七左衛門(現七左町)は、この地の開発者会田七左衛門政重の名をとってつけられた村名です。この地の開発者会田七左衛門は、七左衛門村に真言宗の観照(かんしょう)院や武主(ぶしゅ)大明神社を建てたほか、越巻村(現新川町)に真言宗の満蔵(まんぞう)院、神明下村に真言宗政重院などを建てています。さて七左衛門には上・中・下・四ツ谷・根郷(ねごう)・前谷・屋敷(やしき)前・屋敷裏・屋敷内などという小名があります。このうち根郷の「ネ」は川や山のふもとをさすともいわれますが、この場合はその根(元)になった郷(里)とみてよいでしょう。また屋敷前とか屋敷裏という小名は特定(とくてい)の人の屋敷を中心とした呼び方です。ここはもと、この地域を開発するとき設(もう)けられた陣屋(じんや)(役所の出張所)のあった所とみられますが、のちに名主の屋敷地になったので、屋敷と呼ばれたのでしょう。この屋敷地は観照院の後(うし)ろにあたる所ですが、最近まで、そこに陣屋の面影(おもかげ)をとどめた大きな長屋門がありました。また、七左衛門はもと沼沢地(しょうたくち)であっただけに内沼・細沼・外沼・前沼・大沼など沼にちなんだ小名が多くみられます。

七左衛門の西隣が綾瀬川に面した越巻(現新川町)の地です。地名は、越巻の「コシ」が山などのふもととか、そのそばとかをさし、「マキ」は人家の集(あつ)まった所といわれますので、綾瀬川の対岸、鳩ヶ谷から戸塚(とづか)、大門につらなる台地のふもとの集落(しゅうらく)からつけられた名とみてよいでしょう。現在越巻は、新川町と改名されていますが、それは新川と呼ばれる末田大用水路がここを流れていることで付けられた名です。ここには、丸の内と中新田という集落をさした小名があります。このうち丸の内は丸(山)の内とも解されますので、台地の近くにある集落地とみてよいように思われます。このほか川西・川東・雨足・槐並木などの耕地名があります。川の西・東は、新川を中心としてつけられたものでしょう。
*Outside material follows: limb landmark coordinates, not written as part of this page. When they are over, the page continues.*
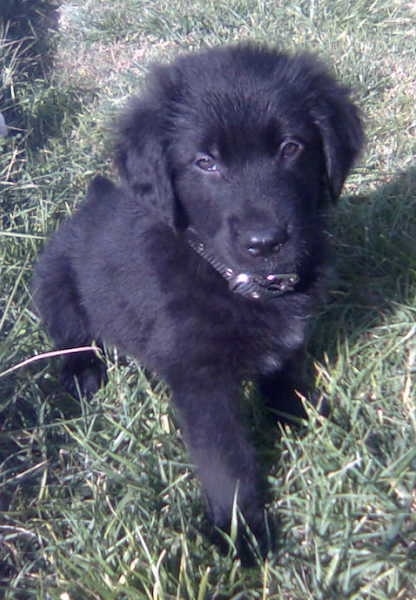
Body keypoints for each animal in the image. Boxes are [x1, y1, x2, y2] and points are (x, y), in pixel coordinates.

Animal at [33, 43, 364, 564]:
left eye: (291, 148)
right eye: (206, 162)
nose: (265, 242)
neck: (222, 273)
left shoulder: (286, 343)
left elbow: (287, 377)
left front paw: (309, 420)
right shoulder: (200, 380)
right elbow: (226, 461)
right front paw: (243, 534)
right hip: (54, 285)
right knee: (70, 338)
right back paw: (83, 375)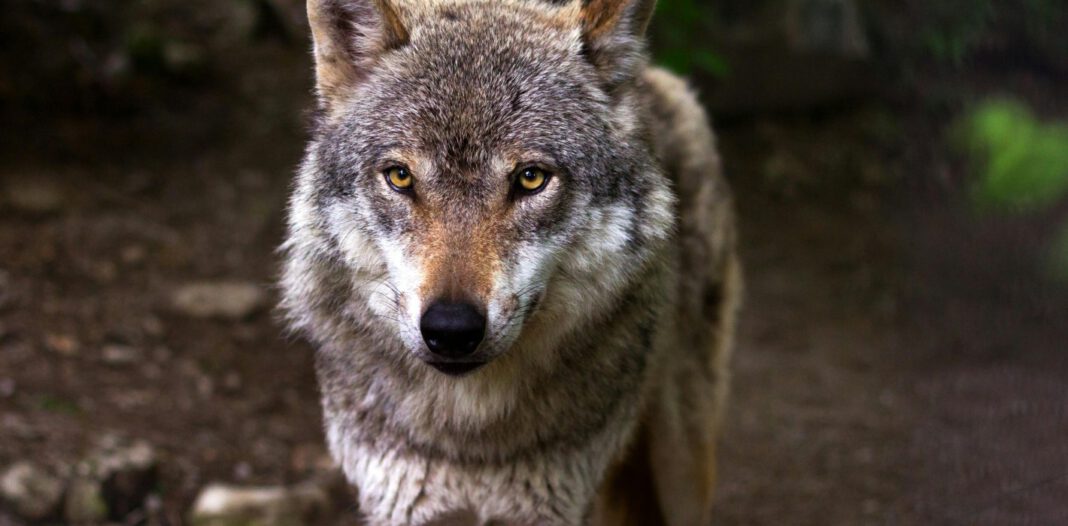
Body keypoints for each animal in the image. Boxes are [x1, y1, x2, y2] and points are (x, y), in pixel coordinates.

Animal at [279, 0, 741, 524]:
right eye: (399, 177)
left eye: (531, 178)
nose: (451, 329)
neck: (471, 439)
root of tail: (654, 77)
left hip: (682, 463)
大間野は、これも綾瀬川にそった地です。その地名は、大きな耕地の間にある集落ということからつけられた名かも知れません。ここには川東・川西という小名があります。この川とは大間野を二分した新川(末田大用水路)をさしたものです。このほか、赤山街道筋(すじ)の新川に架せられた橋の下を地元では辰(たつ)の口(くち)と呼んでいます。これは橋の下の新川の川底に、七左衛門地域の用水取水(しゅすい)のためあけられた大きな穴(あな)がありました。伝えではこの穴は地中にいた龍(辰)が、あるときここから天上に昇ったので、その跡は大きな穴(口)になったということから辰の口と呼んだといいます。ほかにも、こうした面白い伝説によって名付けられたものがあるかも知れません。